En Bretagne, le putsch d’Alger suscite de nombreuses réactions. A gauche et à l’extrême-gauche, on condamne les manœuvres « fascistes » des « généraux factieux »2. A droite, les réactions sont plus complexes puisque si les gaullistes soutiennent l’idée du retour du chef de la France Libre, les démocrates-chrétiens du MRP maintiennent leur confiance au gouvernement de Pierre Pflimlin dont la nomination a été accélérée en raison des évènements algériens.

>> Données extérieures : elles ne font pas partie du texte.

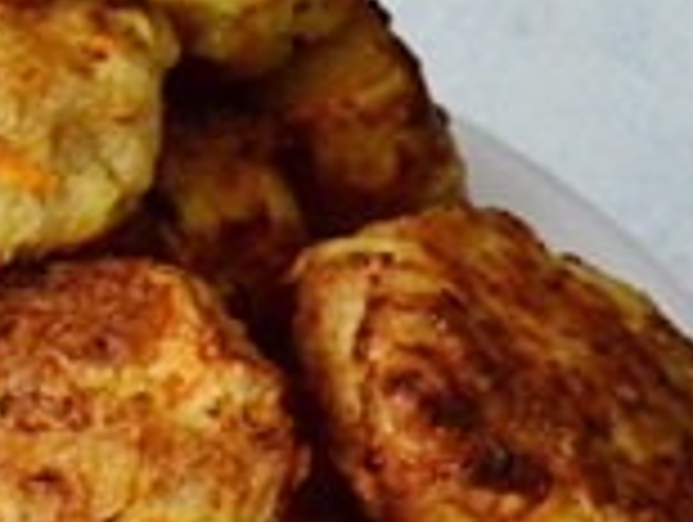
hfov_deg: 6.9
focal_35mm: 280
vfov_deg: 5.3
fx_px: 5614
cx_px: -374
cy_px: 461
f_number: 8
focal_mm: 50
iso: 4000
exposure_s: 1/80
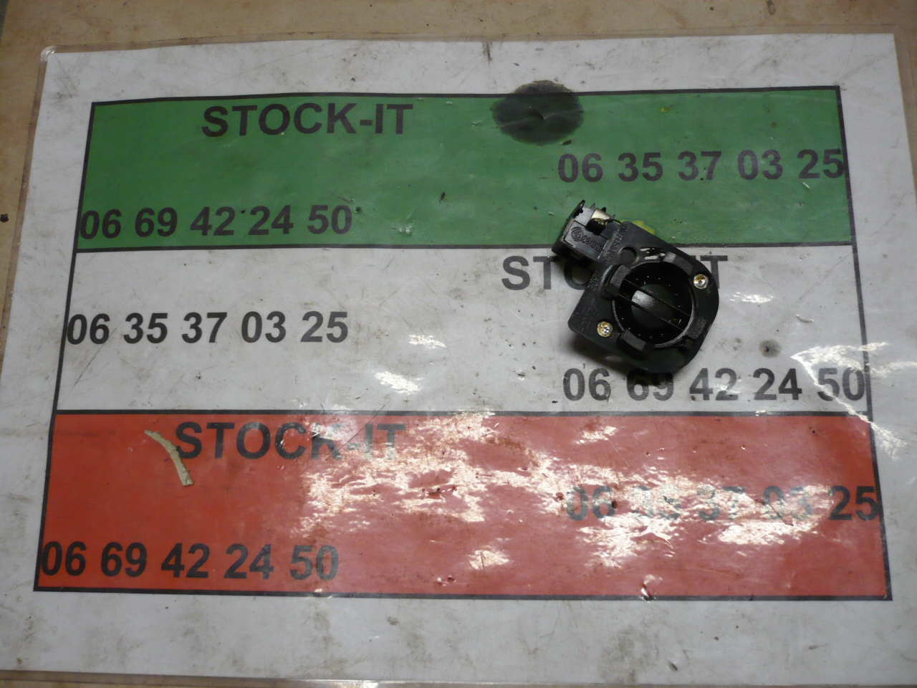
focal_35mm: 35
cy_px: 344
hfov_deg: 52.6
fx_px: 927
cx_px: 458
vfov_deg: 40.7
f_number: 2.8
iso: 200
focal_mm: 5.8
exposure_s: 1/25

Dans Ouest-France, le journal qu’il dirige, Paul Hutin-Desgrées, ancien député MRP (1946-1956), affiche ainsi très clairement son soutien au « gouvernement qui connaît l’immensité du péril et fait face à des problèmes cruciaux avec courage et lucidité »3.

Dans un climat extrêmement tendu, les Français attendent les premières déclarations de Charles de Gaulle. Celui-ci rassure une partie de l’opinion à l’occasion de la conférence de presse qu’il tient le 19 mai, lorsqu’il déclare avoir passé l’âge de commencer « une carrière de dictateur », répondant ouvertement à la propagande véhiculée par le parti communiste français. Paul Hutin-Desgrées se félicite cette fois de ces « paroles d’apaisement » et ne tarde pas à donner une nouvelle ligne rédactionnelle pro-de Gaulle – à défaut d’être pro-gaulliste – au principal quotidien breton4. De son côté, le gouvernement Pflimlin ne cède pas, ce qui incite une partie de l’Armée à lancer une première manœuvre sur la Corse le 24 mai.

2 juin 1958: le général de Gaulle à l'Assemblée nationale. Carte postale. Collection particulière.

La métropole est désormais menacée par une opération militaire de grande envergure dont l’ambition serait de porter le général de Gaulle au pouvoir. Le 28 mai, alors qu’une manifestation antifasciste bat le pavé parisien, Pierre Pflimlin démissionne, laissant la voie libre au retour de « l’homme du 18 juin ». Le lendemain, le président de la République, René Coty, décide de faire officiellement appel au « plus illustre des Français ». Ce dernier est alors investi par l'Assemblée nationale le 1er juin puis forme, dans la foulée, un gouvernement de rassemblement réunissant les principaux partis à l’exclusion des communistes. Quelques mois plus tard il propose un nouveau projet de Constitution. Ce dernier est adopté par référendum le 28 septembre, les électeurs bretons lui accordant un véritable plébiscite5. Le 21 décembre 1958, Charles de Gaulle est élu président de la République.

Yves-Marie EVANNO

 

 

1 « L’article 80 », La Liberté du Morbihan, 3 janvier 1958, p. 1.

2 Archives départementales du Morbihan, 1526 W 31, note des renseignements généraux, 20 mai 1958.

3 « Le pire des dangers : la dissension », Ouest-France, 17-18 mai 1958, p. 1.

4 HUTIN-DESGREES, Paul, « Paroles d’apaisement », Ouest-France, 20 mai 1958, p. 1.

5 Les Français votent à 79,2 % en faveur de la nouvelle Constitution. Seuls les électeurs des Côtes-du-Nord se montrent moins favorables que la moyenne nationale. A l’inverse, le oui atteint plus de 86 % dans le Morbihan et en Loire-Atlantique, et 87,3 % en l’Ille-et-Vilaine. « Le pourcentage des oui dans le département », La Liberté du Morbihan, 1er octobre 1958, p. 12.